— Job —
Turn the listing below into a numbered list, one line per item, skipping any blank lines.

— Entries supplied —
(begin)
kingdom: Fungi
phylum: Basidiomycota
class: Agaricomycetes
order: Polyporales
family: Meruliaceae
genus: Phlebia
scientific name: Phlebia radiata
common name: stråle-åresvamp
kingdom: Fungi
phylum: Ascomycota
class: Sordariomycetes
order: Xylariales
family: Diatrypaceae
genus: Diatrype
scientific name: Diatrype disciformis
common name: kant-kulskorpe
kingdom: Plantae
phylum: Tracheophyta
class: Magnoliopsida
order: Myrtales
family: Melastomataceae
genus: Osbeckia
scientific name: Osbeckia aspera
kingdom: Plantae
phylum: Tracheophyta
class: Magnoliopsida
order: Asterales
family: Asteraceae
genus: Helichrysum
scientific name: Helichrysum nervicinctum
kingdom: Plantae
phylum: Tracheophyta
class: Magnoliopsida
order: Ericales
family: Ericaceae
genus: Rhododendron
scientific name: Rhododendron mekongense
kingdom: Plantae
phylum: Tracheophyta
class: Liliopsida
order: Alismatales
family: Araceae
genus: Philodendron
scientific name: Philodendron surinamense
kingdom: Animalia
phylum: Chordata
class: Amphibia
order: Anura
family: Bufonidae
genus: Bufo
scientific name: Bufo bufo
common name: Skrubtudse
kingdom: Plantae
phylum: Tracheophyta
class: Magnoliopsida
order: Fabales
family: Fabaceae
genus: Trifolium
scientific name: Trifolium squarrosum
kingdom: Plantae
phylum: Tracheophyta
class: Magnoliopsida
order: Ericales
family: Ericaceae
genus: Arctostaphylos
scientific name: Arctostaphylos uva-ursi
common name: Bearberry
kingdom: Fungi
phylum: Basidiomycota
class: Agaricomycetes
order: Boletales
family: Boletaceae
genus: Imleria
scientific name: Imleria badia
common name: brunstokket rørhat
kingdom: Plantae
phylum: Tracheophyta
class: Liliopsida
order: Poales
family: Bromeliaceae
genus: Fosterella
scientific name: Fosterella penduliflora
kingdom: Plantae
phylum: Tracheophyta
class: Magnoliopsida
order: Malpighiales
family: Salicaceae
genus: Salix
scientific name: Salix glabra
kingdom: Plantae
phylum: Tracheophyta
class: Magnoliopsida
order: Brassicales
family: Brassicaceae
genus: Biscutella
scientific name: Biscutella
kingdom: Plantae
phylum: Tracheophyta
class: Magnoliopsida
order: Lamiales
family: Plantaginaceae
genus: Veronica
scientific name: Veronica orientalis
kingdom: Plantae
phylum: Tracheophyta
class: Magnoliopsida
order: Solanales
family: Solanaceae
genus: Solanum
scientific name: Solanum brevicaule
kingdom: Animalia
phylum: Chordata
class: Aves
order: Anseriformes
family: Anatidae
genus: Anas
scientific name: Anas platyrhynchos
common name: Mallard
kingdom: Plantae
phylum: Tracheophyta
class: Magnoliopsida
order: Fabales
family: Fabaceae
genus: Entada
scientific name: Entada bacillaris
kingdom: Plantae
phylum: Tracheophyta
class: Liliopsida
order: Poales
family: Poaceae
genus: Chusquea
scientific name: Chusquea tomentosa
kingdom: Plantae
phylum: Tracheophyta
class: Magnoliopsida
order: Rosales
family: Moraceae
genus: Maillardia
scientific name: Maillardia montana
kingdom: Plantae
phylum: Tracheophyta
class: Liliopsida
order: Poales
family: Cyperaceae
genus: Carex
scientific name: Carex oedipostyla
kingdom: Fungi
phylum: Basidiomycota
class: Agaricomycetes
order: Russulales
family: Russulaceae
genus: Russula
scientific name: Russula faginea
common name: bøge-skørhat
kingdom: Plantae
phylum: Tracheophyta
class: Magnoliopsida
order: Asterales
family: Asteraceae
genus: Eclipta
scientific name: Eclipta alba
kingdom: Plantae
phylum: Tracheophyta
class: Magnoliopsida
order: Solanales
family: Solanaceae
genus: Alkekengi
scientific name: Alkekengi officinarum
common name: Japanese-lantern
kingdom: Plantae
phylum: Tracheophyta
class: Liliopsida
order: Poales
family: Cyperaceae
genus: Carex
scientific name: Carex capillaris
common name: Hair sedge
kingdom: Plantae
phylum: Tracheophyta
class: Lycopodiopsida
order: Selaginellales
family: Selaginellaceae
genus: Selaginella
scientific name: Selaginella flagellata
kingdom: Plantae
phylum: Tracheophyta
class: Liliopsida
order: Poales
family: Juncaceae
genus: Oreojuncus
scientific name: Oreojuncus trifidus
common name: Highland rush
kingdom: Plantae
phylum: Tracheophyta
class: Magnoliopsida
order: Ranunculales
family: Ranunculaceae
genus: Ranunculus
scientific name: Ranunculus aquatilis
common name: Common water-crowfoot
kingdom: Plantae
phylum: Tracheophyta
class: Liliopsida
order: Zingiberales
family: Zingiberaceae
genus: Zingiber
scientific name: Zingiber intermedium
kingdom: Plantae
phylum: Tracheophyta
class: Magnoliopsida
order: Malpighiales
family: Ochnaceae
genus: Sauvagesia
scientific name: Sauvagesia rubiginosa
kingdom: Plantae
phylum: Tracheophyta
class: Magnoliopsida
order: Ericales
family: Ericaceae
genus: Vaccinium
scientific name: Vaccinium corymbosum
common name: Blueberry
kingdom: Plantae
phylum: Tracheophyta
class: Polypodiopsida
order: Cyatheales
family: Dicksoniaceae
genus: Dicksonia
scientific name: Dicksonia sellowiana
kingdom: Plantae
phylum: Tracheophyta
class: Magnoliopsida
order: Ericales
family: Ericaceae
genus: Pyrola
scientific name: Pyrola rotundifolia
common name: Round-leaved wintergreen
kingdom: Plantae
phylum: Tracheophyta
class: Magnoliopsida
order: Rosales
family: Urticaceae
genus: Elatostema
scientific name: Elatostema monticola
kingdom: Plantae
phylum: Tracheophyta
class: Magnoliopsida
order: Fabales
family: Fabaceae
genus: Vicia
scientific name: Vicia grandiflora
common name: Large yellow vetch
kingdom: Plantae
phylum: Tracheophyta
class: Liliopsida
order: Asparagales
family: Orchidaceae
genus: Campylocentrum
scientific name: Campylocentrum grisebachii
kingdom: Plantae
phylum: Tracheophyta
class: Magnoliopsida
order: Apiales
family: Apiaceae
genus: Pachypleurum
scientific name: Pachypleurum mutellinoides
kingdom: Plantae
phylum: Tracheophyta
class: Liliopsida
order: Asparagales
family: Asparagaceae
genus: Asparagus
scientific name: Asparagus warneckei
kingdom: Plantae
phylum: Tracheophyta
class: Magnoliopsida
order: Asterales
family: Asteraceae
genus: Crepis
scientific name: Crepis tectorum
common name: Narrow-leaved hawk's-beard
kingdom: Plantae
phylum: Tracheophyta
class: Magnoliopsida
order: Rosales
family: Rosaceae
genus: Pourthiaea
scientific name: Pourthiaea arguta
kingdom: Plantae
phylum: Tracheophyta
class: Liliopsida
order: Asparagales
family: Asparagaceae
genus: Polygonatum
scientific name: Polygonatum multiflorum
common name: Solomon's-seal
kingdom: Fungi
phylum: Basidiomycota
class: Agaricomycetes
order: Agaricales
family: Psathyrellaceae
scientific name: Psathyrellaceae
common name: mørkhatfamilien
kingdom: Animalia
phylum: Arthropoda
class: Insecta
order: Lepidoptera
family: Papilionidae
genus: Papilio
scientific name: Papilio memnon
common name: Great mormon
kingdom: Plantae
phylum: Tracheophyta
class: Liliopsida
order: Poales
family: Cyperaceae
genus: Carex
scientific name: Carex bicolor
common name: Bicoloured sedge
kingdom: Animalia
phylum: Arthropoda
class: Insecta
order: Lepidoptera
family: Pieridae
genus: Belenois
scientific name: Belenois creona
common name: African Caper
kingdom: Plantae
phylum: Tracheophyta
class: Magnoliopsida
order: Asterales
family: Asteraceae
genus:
(end)
— Answer below —
1. kingdom: Fungi
2. phylum: Basidiomycota
3. class: Agaricomycetes
4. order: Polyporales
5. family: Meruliaceae
6. genus: Phlebia
7. scientific name: Phlebia radiata
8. common name: stråle-åresvamp
9. kingdom: Fungi
10. phylum: Ascomycota
11. class: Sordariomycetes
12. order: Xylariales
13. family: Diatrypaceae
14. genus: Diatrype
15. scientific name: Diatrype disciformis
16. common name: kant-kulskorpe
17. kingdom: Plantae
18. phylum: Tracheophyta
19. class: Magnoliopsida
20. order: Myrtales
21. family: Melastomataceae
22. genus: Osbeckia
23. scientific name: Osbeckia aspera
24. kingdom: Plantae
25. phylum: Tracheophyta
26. class: Magnoliopsida
27. order: Asterales
28. family: Asteraceae
29. genus: Helichrysum
30. scientific name: Helichrysum nervicinctum
31. kingdom: Plantae
32. phylum: Tracheophyta
33. class: Magnoliopsida
34. order: Ericales
35. family: Ericaceae
36. genus: Rhododendron
37. scientific name: Rhododendron mekongense
38. kingdom: Plantae
39. phylum: Tracheophyta
40. class: Liliopsida
41. order: Alismatales
42. family: Araceae
43. genus: Philodendron
44. scientific name: Philodendron surinamense
45. kingdom: Animalia
46. phylum: Chordata
47. class: Amphibia
48. order: Anura
49. family: Bufonidae
50. genus: Bufo
51. scientific name: Bufo bufo
52. common name: Skrubtudse
53. kingdom: Plantae
54. phylum: Tracheophyta
55. class: Magnoliopsida
56. order: Fabales
57. family: Fabaceae
58. genus: Trifolium
59. scientific name: Trifolium squarrosum
60. kingdom: Plantae
61. phylum: Tracheophyta
62. class: Magnoliopsida
63. order: Ericales
64. family: Ericaceae
65. genus: Arctostaphylos
66. scientific name: Arctostaphylos uva-ursi
67. common name: Bearberry
68. kingdom: Fungi
69. phylum: Basidiomycota
70. class: Agaricomycetes
71. order: Boletales
72. family: Boletaceae
73. genus: Imleria
74. scientific name: Imleria badia
75. common name: brunstokket rørhat
76. kingdom: Plantae
77. phylum: Tracheophyta
78. class: Liliopsida
79. order: Poales
80. family: Bromeliaceae
81. genus: Fosterella
82. scientific name: Fosterella penduliflora
83. kingdom: Plantae
84. phylum: Tracheophyta
85. class: Magnoliopsida
86. order: Malpighiales
87. family: Salicaceae
88. genus: Salix
89. scientific name: Salix glabra
90. kingdom: Plantae
91. phylum: Tracheophyta
92. class: Magnoliopsida
93. order: Brassicales
94. family: Brassicaceae
95. genus: Biscutella
96. scientific name: Biscutella
97. kingdom: Plantae
98. phylum: Tracheophyta
99. class: Magnoliopsida
100. order: Lamiales
101. family: Plantaginaceae
102. genus: Veronica
103. scientific name: Veronica orientalis
104. kingdom: Plantae
105. phylum: Tracheophyta
106. class: Magnoliopsida
107. order: Solanales
108. family: Solanaceae
109. genus: Solanum
110. scientific name: Solanum brevicaule
111. kingdom: Animalia
112. phylum: Chordata
113. class: Aves
114. order: Anseriformes
115. family: Anatidae
116. genus: Anas
117. scientific name: Anas platyrhynchos
118. common name: Mallard
119. kingdom: Plantae
120. phylum: Tracheophyta
121. class: Magnoliopsida
122. order: Fabales
123. family: Fabaceae
124. genus: Entada
125. scientific name: Entada bacillaris
126. kingdom: Plantae
127. phylum: Tracheophyta
128. class: Liliopsida
129. order: Poales
130. family: Poaceae
131. genus: Chusquea
132. scientific name: Chusquea tomentosa
133. kingdom: Plantae
134. phylum: Tracheophyta
135. class: Magnoliopsida
136. order: Rosales
137. family: Moraceae
138. genus: Maillardia
139. scientific name: Maillardia montana
140. kingdom: Plantae
141. phylum: Tracheophyta
142. class: Liliopsida
143. order: Poales
144. family: Cyperaceae
145. genus: Carex
146. scientific name: Carex oedipostyla
147. kingdom: Fungi
148. phylum: Basidiomycota
149. class: Agaricomycetes
150. order: Russulales
151. family: Russulaceae
152. genus: Russula
153. scientific name: Russula faginea
154. common name: bøge-skørhat
155. kingdom: Plantae
156. phylum: Tracheophyta
157. class: Magnoliopsida
158. order: Asterales
159. family: Asteraceae
160. genus: Eclipta
161. scientific name: Eclipta alba
162. kingdom: Plantae
163. phylum: Tracheophyta
164. class: Magnoliopsida
165. order: Solanales
166. family: Solanaceae
167. genus: Alkekengi
168. scientific name: Alkekengi officinarum
169. common name: Japanese-lantern
170. kingdom: Plantae
171. phylum: Tracheophyta
172. class: Liliopsida
173. order: Poales
174. family: Cyperaceae
175. genus: Carex
176. scientific name: Carex capillaris
177. common name: Hair sedge
178. kingdom: Plantae
179. phylum: Tracheophyta
180. class: Lycopodiopsida
181. order: Selaginellales
182. family: Selaginellaceae
183. genus: Selaginella
184. scientific name: Selaginella flagellata
185. kingdom: Plantae
186. phylum: Tracheophyta
187. class: Liliopsida
188. order: Poales
189. family: Juncaceae
190. genus: Oreojuncus
191. scientific name: Oreojuncus trifidus
192. common name: Highland rush
193. kingdom: Plantae
194. phylum: Tracheophyta
195. class: Magnoliopsida
196. order: Ranunculales
197. family: Ranunculaceae
198. genus: Ranunculus
199. scientific name: Ranunculus aquatilis
200. common name: Common water-crowfoot
201. kingdom: Plantae
202. phylum: Tracheophyta
203. class: Liliopsida
204. order: Zingiberales
205. family: Zingiberaceae
206. genus: Zingiber
207. scientific name: Zingiber intermedium
208. kingdom: Plantae
209. phylum: Tracheophyta
210. class: Magnoliopsida
211. order: Malpighiales
212. family: Ochnaceae
213. genus: Sauvagesia
214. scientific name: Sauvagesia rubiginosa
215. kingdom: Plantae
216. phylum: Tracheophyta
217. class: Magnoliopsida
218. order: Ericales
219. family: Ericaceae
220. genus: Vaccinium
221. scientific name: Vaccinium corymbosum
222. common name: Blueberry
223. kingdom: Plantae
224. phylum: Tracheophyta
225. class: Polypodiopsida
226. order: Cyatheales
227. family: Dicksoniaceae
228. genus: Dicksonia
229. scientific name: Dicksonia sellowiana
230. kingdom: Plantae
231. phylum: Tracheophyta
232. class: Magnoliopsida
233. order: Ericales
234. family: Ericaceae
235. genus: Pyrola
236. scientific name: Pyrola rotundifolia
237. common name: Round-leaved wintergreen
238. kingdom: Plantae
239. phylum: Tracheophyta
240. class: Magnoliopsida
241. order: Rosales
242. family: Urticaceae
243. genus: Elatostema
244. scientific name: Elatostema monticola
245. kingdom: Plantae
246. phylum: Tracheophyta
247. class: Magnoliopsida
248. order: Fabales
249. family: Fabaceae
250. genus: Vicia
251. scientific name: Vicia grandiflora
252. common name: Large yellow vetch
253. kingdom: Plantae
254. phylum: Tracheophyta
255. class: Liliopsida
256. order: Asparagales
257. family: Orchidaceae
258. genus: Campylocentrum
259. scientific name: Campylocentrum grisebachii
260. kingdom: Plantae
261. phylum: Tracheophyta
262. class: Magnoliopsida
263. order: Apiales
264. family: Apiaceae
265. genus: Pachypleurum
266. scientific name: Pachypleurum mutellinoides
267. kingdom: Plantae
268. phylum: Tracheophyta
269. class: Liliopsida
270. order: Asparagales
271. family: Asparagaceae
272. genus: Asparagus
273. scientific name: Asparagus warneckei
274. kingdom: Plantae
275. phylum: Tracheophyta
276. class: Magnoliopsida
277. order: Asterales
278. family: Asteraceae
279. genus: Crepis
280. scientific name: Crepis tectorum
281. common name: Narrow-leaved hawk's-beard
282. kingdom: Plantae
283. phylum: Tracheophyta
284. class: Magnoliopsida
285. order: Rosales
286. family: Rosaceae
287. genus: Pourthiaea
288. scientific name: Pourthiaea arguta
289. kingdom: Plantae
290. phylum: Tracheophyta
291. class: Liliopsida
292. order: Asparagales
293. family: Asparagaceae
294. genus: Polygonatum
295. scientific name: Polygonatum multiflorum
296. common name: Solomon's-seal
297. kingdom: Fungi
298. phylum: Basidiomycota
299. class: Agaricomycetes
300. order: Agaricales
301. family: Psathyrellaceae
302. scientific name: Psathyrellaceae
303. common name: mørkhatfamilien
304. kingdom: Animalia
305. phylum: Arthropoda
306. class: Insecta
307. order: Lepidoptera
308. family: Papilionidae
309. genus: Papilio
310. scientific name: Papilio memnon
311. common name: Great mormon
312. kingdom: Plantae
313. phylum: Tracheophyta
314. class: Liliopsida
315. order: Poales
316. family: Cyperaceae
317. genus: Carex
318. scientific name: Carex bicolor
319. common name: Bicoloured sedge
320. kingdom: Animalia
321. phylum: Arthropoda
322. class: Insecta
323. order: Lepidoptera
324. family: Pieridae
325. genus: Belenois
326. scientific name: Belenois creona
327. common name: African Caper
328. kingdom: Plantae
329. phylum: Tracheophyta
330. class: Magnoliopsida
331. order: Asterales
332. family: Asteraceae
333. genus:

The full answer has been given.